Escadas para a França

“A indústria começou a produzir um piso para jardins, uma espécie de lajotinha de madeira que o sujeito pode montar sozinho na sua casa, que fez imenso sucesso na Europa”, diz ele. Outro madeireiro, acostumado a exportar madeira serrada, comprou máquina de 1 milhão de euros, financiada em cinco anos pelo seu fabricante, e passou a mandar escadas para a Europa, conta Neto. Sua receita deu um salto de 30%. Esses investimentos ajudaram a mudar também o perfil das exportações de madeira do Pará em 2005. O volume de madeira serrada e compensado exportados em relação a 2004 caiu. O de molduras, pisos, cabos de ferramenta e objetos de decoração subiu.

Dessa inesperada transformação e conseqüente bonança financeira nem as madeireiras do Sudoeste do Pará, região alvo das ações do governo de repressão ao corte ilegal de madeira no ano passado, escaparam. Luis Carlos Tremonte, vice-presidente do Sindicato das Madeireiras do Sudoeste do Pará (Simaspa), conta que sua empresa passou a produzir lâminas a partir de madeira branca, consideradas de menor valor, e teve ganhos reais com a mudança. “Começamos a produzir produtos com valor agregado e menos desperdício e o nosso preço dobrou”, diz.

Essa tendência de receita maior e consumo menor continuou no primeiro trimestre de 2006. As exportações chegaram a 148 milhões de dólares, aumento de 0, 89 % em relação ao mesmo período de 2005, mas o volume de madeira utilizado, comparando os dois trimestres, baixou 15%. Baixou também a exportação de produtos sem o chamado valor agregado. Madeira em estado bruto e carvão vegetal desapareceram da lista de exportações no 1º trimestre de 2006. Em madeira serrada a redução do volume enviado para fora do país foi de quase 20%. Produtos madeireiros beneficiados, entretanto, continuaram crescendo. Molduras, por exemplo, deram um salto de 71% nos três primeiros meses deste ano.

Neto, da Aimex, acha entretanto que vai ser difícil manter esse desempenho, pelo menos num futuro próximo. “Estamos batendo no limite em termos de capacidade de suprimento de matéria-prima”, diz.
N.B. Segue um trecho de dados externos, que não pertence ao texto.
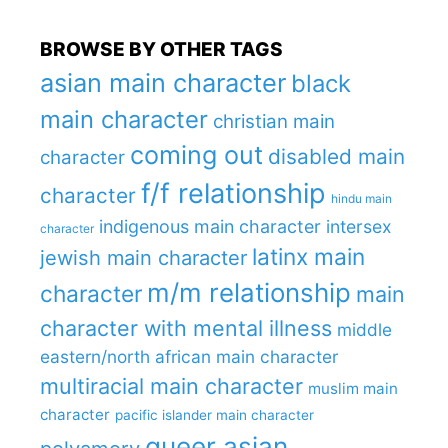
BROWSE BY OTHER TAGS
asian main character
black
main character
christian main
coming out
disabled main
character
f/f relationship
character
hindu main
indigenous main character
intersex
character
latinx main
jewish main character
m/m relationship
character
main
character with mental illness
middle
eastern/north african main character
multiracial main character
muslim main
character
pacific islander main character
queer asian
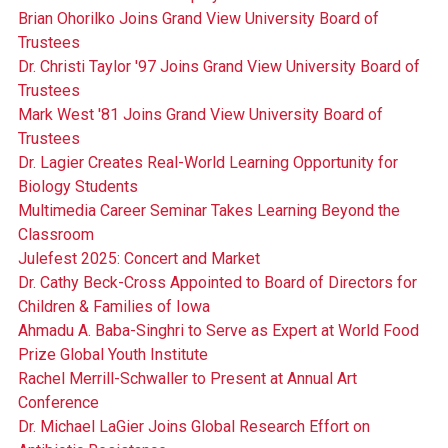
Brian Ohorilko Joins Grand View University Board of
Trustees
Dr. Christi Taylor '97 Joins Grand View University Board of
Trustees
Mark West '81 Joins Grand View University Board of
Trustees
Dr. Lagier Creates Real-World Learning Opportunity for
Biology Students
Multimedia Career Seminar Takes Learning Beyond the
Classroom
Julefest 2025: Concert and Market
Dr. Cathy Beck-Cross Appointed to Board of Directors for
Children & Families of Iowa
Ahmadu A. Baba-Singhri to Serve as Expert at World Food
Prize Global Youth Institute
Rachel Merrill-Schwaller to Present at Annual Art
Conference
Dr. Michael LaGier Joins Global Research Effort on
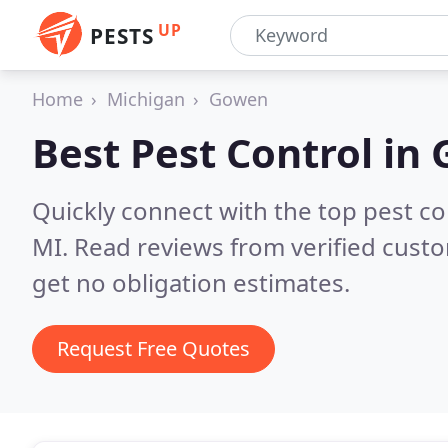
UP
PESTS
Home
Michigan
Gowen
Best Pest Control in
Quickly connect with the top pest c
MI.
Read reviews from verified cust
get no obligation estimates.
Request Free Quotes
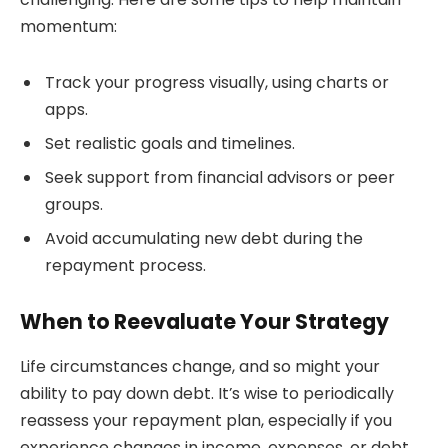
momentum:
Track your progress visually, using charts or
apps.
Set realistic goals and timelines.
Seek support from financial advisors or peer
groups.
Avoid accumulating new debt during the
repayment process.
When to Reevaluate Your Strategy
Life circumstances change, and so might your
ability to pay down debt. It’s wise to periodically
reassess your repayment plan, especially if you
experience changes in income, expenses, or debt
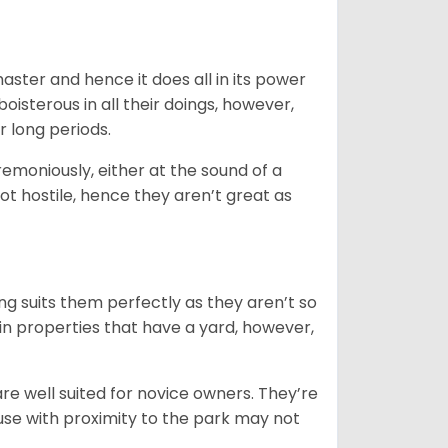
 master and hence it does all in its power
oisterous in all their doings, however,
r long periods.
emoniously, either at the sound of a
not hostile, hence they aren’t great as
ng suits them perfectly as they aren’t so
 in properties that have a yard, however,
re well suited for novice owners. They’re
house with proximity to the park may not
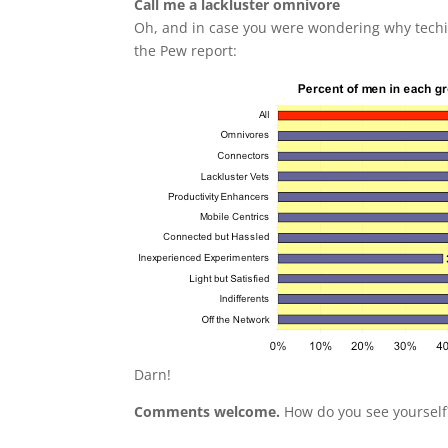
Call me a lackluster omnivore
Oh, and in case you were wondering why techi
the Pew report:
Darn!
Comments welcome.
How do you see yourself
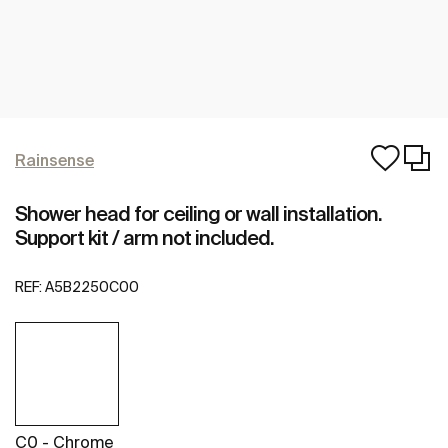
Rainsense
Shower head for ceiling or wall installation.
Support kit / arm not included.
REF:
A5B2250C00
C0 - Chrome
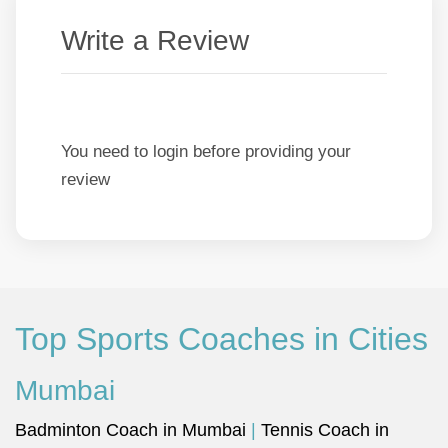
Write a Review
You need to login before providing your
review
Top Sports Coaches in Cities
Mumbai
Badminton Coach in Mumbai
|
Tennis Coach in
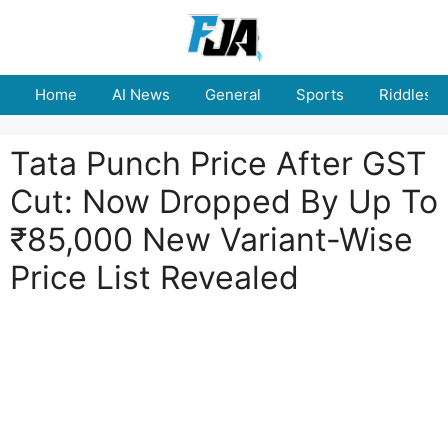
Skip
to
content
Home
AI News
General
Sports
Riddles
Tata Punch Price After GST
Cut: Now Dropped By Up To
₹85,000 New Variant-Wise
Price List Revealed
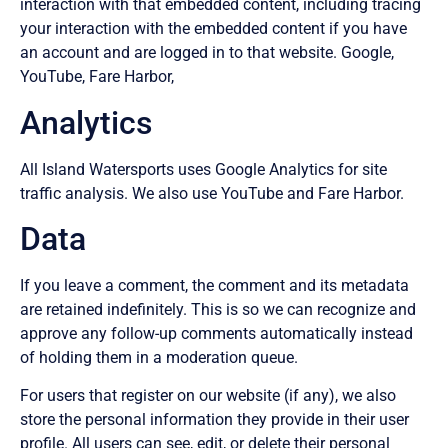
interaction with that embedded content, including tracing
your interaction with the embedded content if you have
an account and are logged in to that website. Google,
YouTube, Fare Harbor,
Analytics
All Island Watersports uses Google Analytics for site
traffic analysis. We also use YouTube and Fare Harbor.
Data
If you leave a comment, the comment and its metadata
are retained indefinitely. This is so we can recognize and
approve any follow-up comments automatically instead
of holding them in a moderation queue.
For users that register on our website (if any), we also
store the personal information they provide in their user
profile. All users can see, edit, or delete their personal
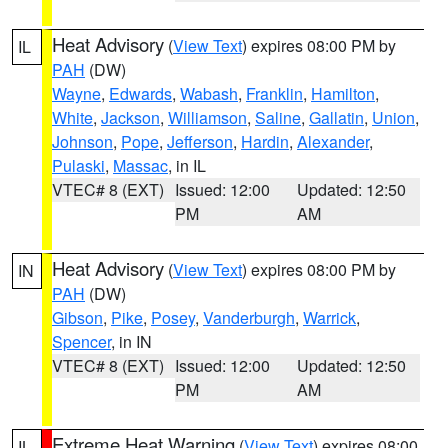
Heat Advisory
(
View Text
) expires 08:00 PM by
IL
PAH
(DW)
Wayne
,
Edwards
,
Wabash
,
Franklin
,
Hamilton
,
White
,
Jackson
,
Williamson
,
Saline
,
Gallatin
,
Union
,
Johnson
,
Pope
,
Jefferson
,
Hardin
,
Alexander
,
Pulaski
,
Massac
, in IL
VTEC# 8 (EXT)
Issued: 12:00
Updated: 12:50
PM
AM
Heat Advisory
(
View Text
) expires 08:00 PM by
IN
PAH
(DW)
Gibson
,
Pike
,
Posey
,
Vanderburgh
,
Warrick
,
Spencer
, in IN
VTEC# 8 (EXT)
Issued: 12:00
Updated: 12:50
PM
AM
Extreme Heat Warning
(
View Text
) expires 08:00
IL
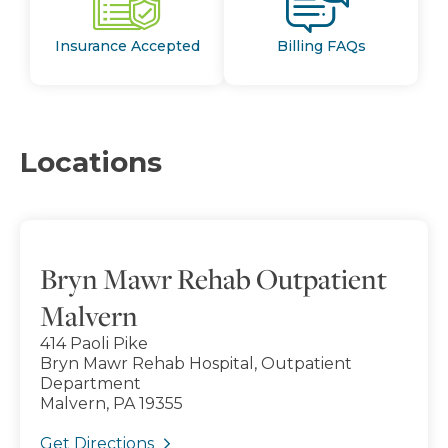
Insurance Accepted
Billing FAQs
Locations
Bryn Mawr Rehab Outpatient
Malvern
414 Paoli Pike
Bryn Mawr Rehab Hospital, Outpatient
Department
Malvern, PA 19355
Get Directions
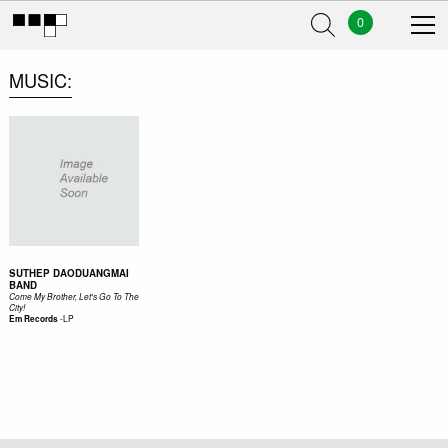
0
MUSIC
SUTHEP DAODUANGMAI
BAND
Come My Brother, Let's Go To The
City!
-
LP
Em Records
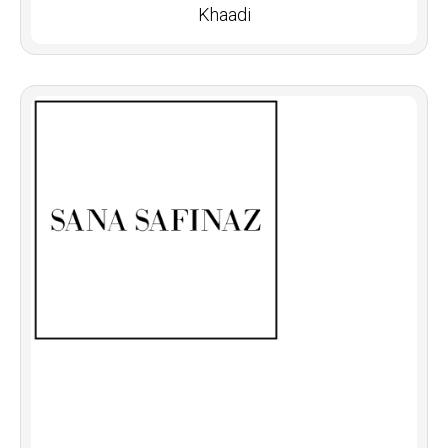
Khaadi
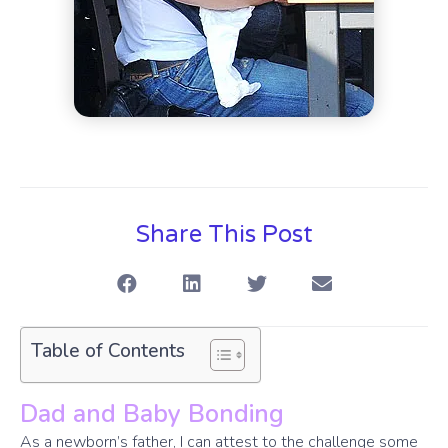
Share This Post
Table of Contents
Dad and Baby Bonding
As a newborn’s father, I can attest to the challenge some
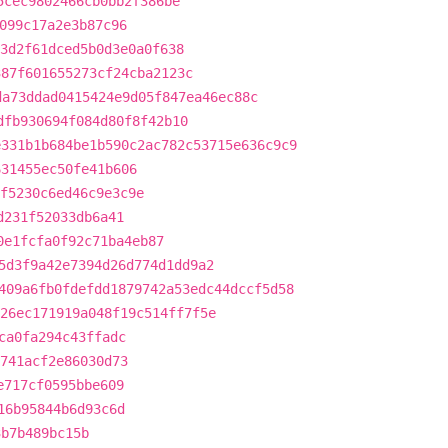
5cec9802466cb0bb2f386be
099c17a2e3b87c96
3d2f61dced5b0d3e0a0f638
387f601655273cf24cba2123c
da73ddad0415424e9d05f847ea46ec88c
dfb930694f084d80f8f42b10
e331b1b684be1b590c2ac782c53715e636c9c9
631455ec50fe41b606
f5230c6ed46c9e3c9e
d231f52033db6a41
0e1fcfa0f92c71ba4eb87
5d3f9a42e7394d26d774d1dd9a2
409a6fb0fdefdd1879742a53edc44dccf5d58
26ec171919a048f19c514ff7f5e
ca0fa294c43ffadc
741acf2e86030d73
e717cf0595bbe609
16b95844b6d93c6d
3b7b489bc15b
O problema está principalmente nas incertezas em torno da liberação de planos de manejo e autorizações de operação no estado neste ano de transição para 2007, quando a Lei de Gestão de Florestas Públicas, que regula a concessão para a exploração florestal em terras da União entrará em vigor. Mesmo as madeireiras certificadas, que não terão grandes dificuldades de adaptação ao novo marco regulatório e previam um 2006 mais róseo, começam a ficar preocupadas.

Estabilidade

A Cikel, que tem planos de manejo aprovados em três áreas no Pará, não sabe quando vai poder voltar a entrar na mata para cortar árvores. “No nosso caso, o que assusta é a greve dos funcionários do Ibama, que não parece ter prazo para acabar”, diz Sobral. “Ainda estamos sem a autorização anual para funcionar”. “Em 2005, apesar de todas as dificuldades, ainda conseguimos operar com planos de manejo aprovados em 2004. Mas estamos quase parando. Aqui no Sudoeste, as serrarias estão operando a 30% da sua capacidade”, diz Tremonte.
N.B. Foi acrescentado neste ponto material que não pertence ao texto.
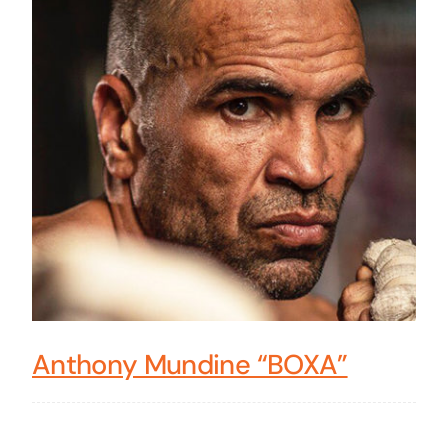
Anthony Mundine “BOXA”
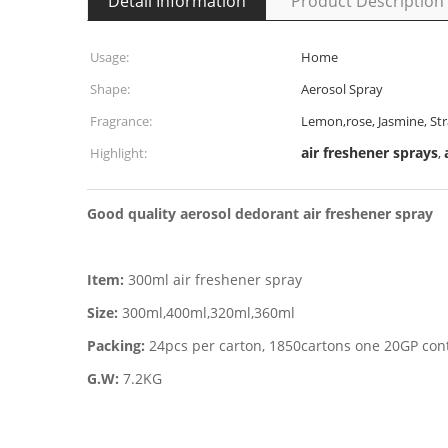
Detail Information
Product Description
Usage:
Home
Shape:
Aerosol Spray
Fragrance:
Lemon,rose, Jasmine, St
air freshener sprays
Highlight:
,
Good quality aerosol dedorant air freshener spray
Item:
300ml air freshener spray
Size:
300ml,400ml,320ml,360ml
Packing:
24pcs per carton, 1850cartons one 20GP con
G.W:
7.2KG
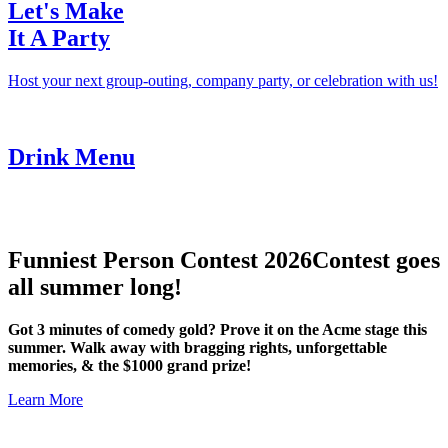
Let's Make
It A Party
Host your next group-outing, company party, or celebration with us!
Drink Menu
Funniest Person Contest 2026
Contest goes
all summer long!
Got 3 minutes of comedy gold? Prove it on the Acme stage this
summer. Walk away with bragging rights, unforgettable
memories, & the $1000 grand prize!
Learn More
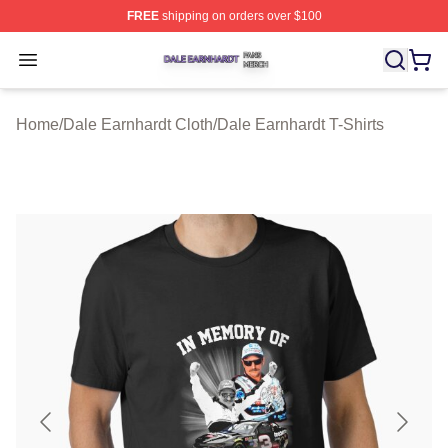
FREE
shipping on orders over $100
Dale Earnhardt Shop ⚡️ Officially Licensed Dale Earnha
Open menu
Home
/
Dale Earnhardt Cloth
/
Dale Earnhardt T-Shirts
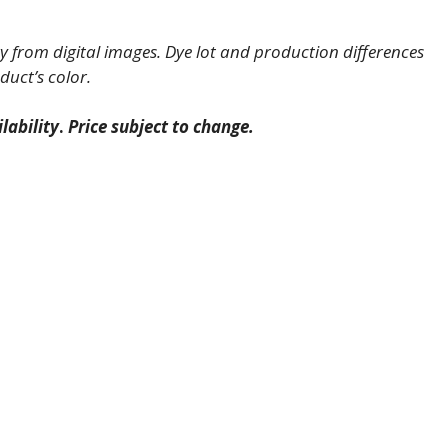
 from digital images. Dye lot and production differences
duct’s color.
lability
.
Price subject to change.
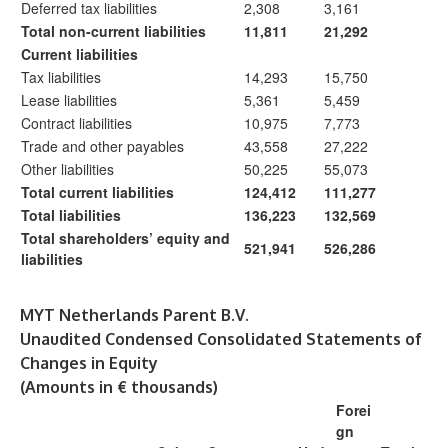
Deferred tax liabilities
2,308
3,161
Total non-current liabilities
11,811
21,292
Current liabilities
Tax liabilities
14,293
15,750
Lease liabilities
5,361
5,459
Contract liabilities
10,975
7,773
Trade and other payables
43,558
27,222
Other liabilities
50,225
55,073
Total current liabilities
124,412
111,277
Total liabilities
136,223
132,569
Total shareholders’ equity and
521,941
526,286
liabilities
MYT Netherlands Parent B.V.
Unaudited Condensed Consolidated Statements of
Changes in Equity
(Amounts in € thousands)
Forei
gn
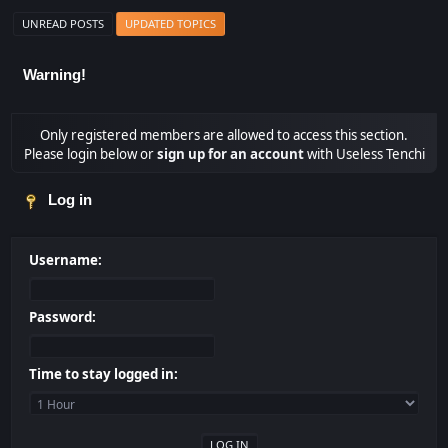
UNREAD POSTS
UPDATED TOPICS
Warning!
Only registered members are allowed to access this section.
Please login below or
sign up for an account
with Useless Tenchi
Log in
Username:
Password:
Time to stay logged in:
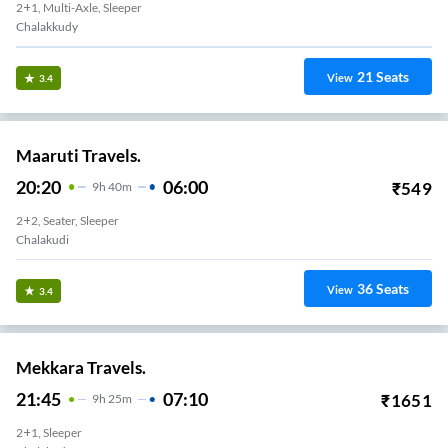
2+1, Multi-Axle, Sleeper
Chalakkudy
21
Seats
View
3.4
Maaruti Travels.
20:20
06:00
₹
549
9
H
40m
2+2, Seater, Sleeper
Chalakudi
36
Seats
View
3.4
Mekkara Travels.
21:45
07:10
₹
1651
9
H
25m
2+1, Sleeper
Tremonte, do Simaspa, é quem tem a visão mais sombria do curto prazo. Na sua região de atuação, o Sudoeste do estado, o governo federal estima que há 40 planos de manejo em condições de voltar a operar este ano e submeteu à avaliação de seus donos um contrato que foi qualificado pelo sindicato como excessivamente leonino. Ele reclama que o texto impõe aos madeireiros prazos de pagamento pelo uso dos recursos excessivamente curtos, pede garantias que eles não têm condição de dar e ainda diz que a terra em que estiverem trabalhando este ano pode ser concedida a outro no ano que vem.
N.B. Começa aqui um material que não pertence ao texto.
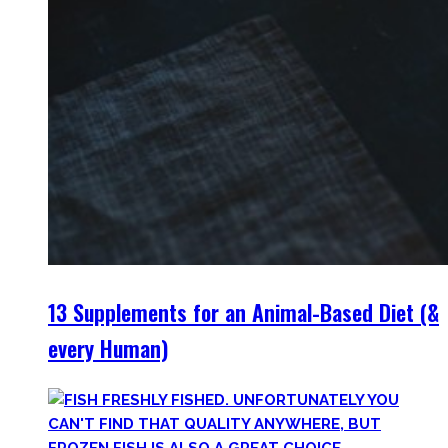
13 Supplements for an Animal-Based Diet (&
every Human)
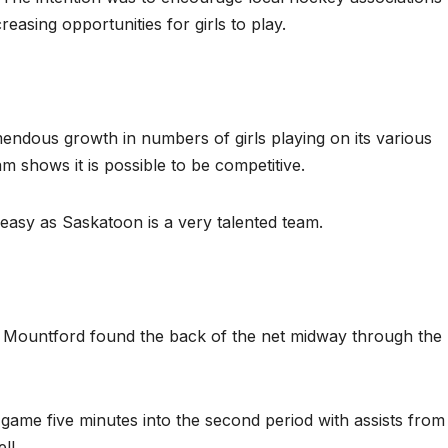
easing opportunities for girls to play.
dous growth in numbers of girls playing on its various
 shows it is possible to be competitive.
easy as Saskatoon is a very talented team.
Mountford found the back of the net midway through the
ame five minutes into the second period with assists from
ll.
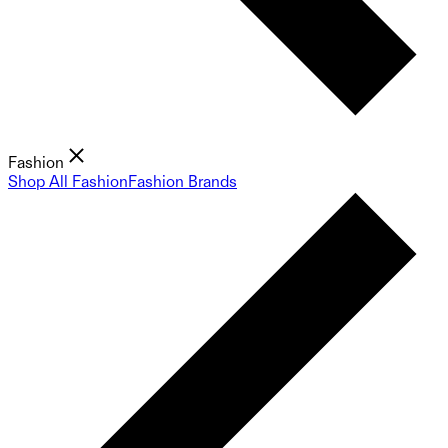
Fashion
Shop All Fashion
Fashion Brands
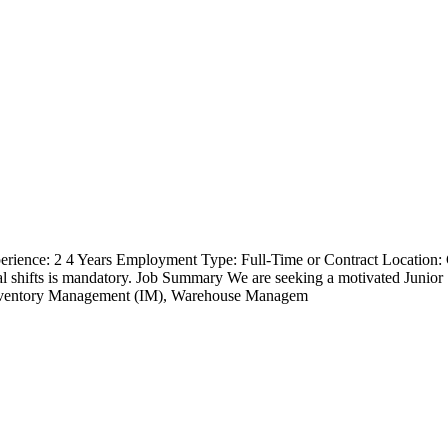
erience: 2 4 Years Employment Type: Full-Time or Contract Location
ional shifts is mandatory. Job Summary We are seeking a motivated Jun
Inventory Management (IM), Warehouse Managem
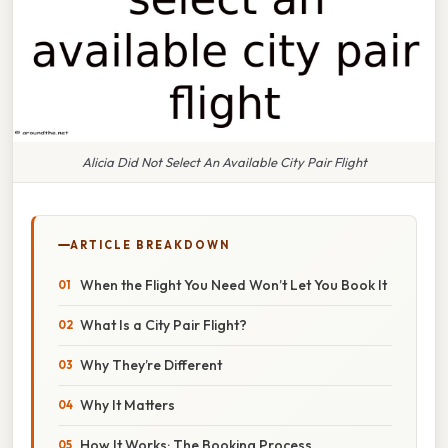
Alicia Did Not Select An Available City Pair Flight
ARTICLE BREAKDOWN
When the Flight You Need Won’t Let You Book It
What Is a City Pair Flight?
Why They’re Different
Why It Matters
How It Works: The Booking Process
“Estamos recomendando aos nossos associados que não assinem porque eles não terão como cumprir com as condições”, diz, antevendo a paralisação de muitas madeireiras na região em 2006. Neto é bem menos radical. “O madeireiro não pede subsídio. Muito menos socorro. Ele acha que o risco é inerente ao negócio”, afirma. “Do mercado, a gente corre atrás. O que precisamos é apenas de um mínimo de estabilidade regulatória para poder trabalhar”.